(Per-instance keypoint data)

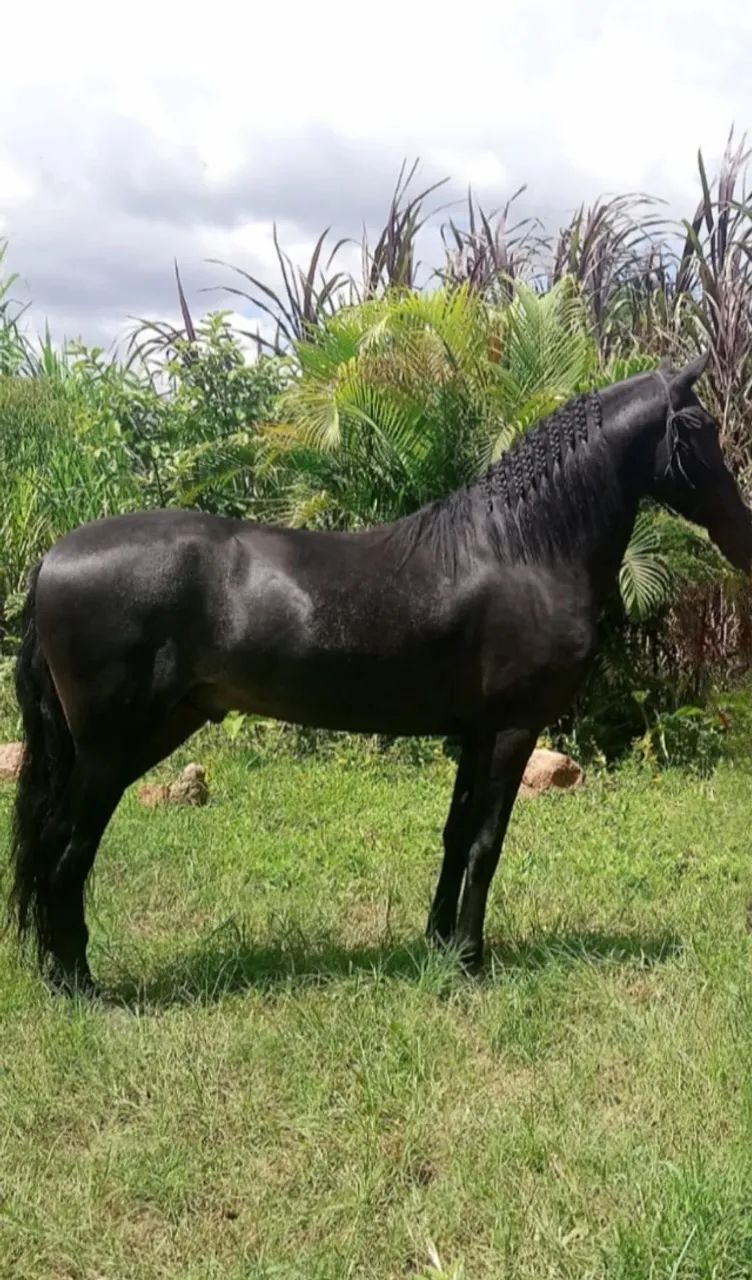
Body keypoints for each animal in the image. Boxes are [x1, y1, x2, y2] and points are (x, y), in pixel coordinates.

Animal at [7, 353, 752, 992]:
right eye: (701, 430)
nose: (742, 535)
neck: (521, 550)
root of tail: (54, 558)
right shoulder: (513, 730)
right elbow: (486, 844)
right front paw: (472, 962)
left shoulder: (475, 732)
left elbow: (456, 836)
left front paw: (440, 944)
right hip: (110, 750)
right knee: (66, 853)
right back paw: (79, 983)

**WHAT IS NEEDED**
Reproduce the entries above without change, omitting all pictures.

**ANSWER FOR THIS EXERCISE**
Body keypoints for each animal in the image. Boxes are [x1, y1, x2, y2] and points are (x, y), in pixel coordinates.

Animal at [7, 353, 752, 992]:
right eye: (701, 430)
nose: (742, 535)
neck: (521, 550)
root of tail: (54, 558)
right shoulder: (513, 730)
right elbow: (486, 844)
right front paw: (472, 962)
left shoulder: (475, 732)
left elbow: (456, 836)
left front paw: (440, 944)
right hip: (110, 750)
right knee: (66, 853)
right back paw: (79, 983)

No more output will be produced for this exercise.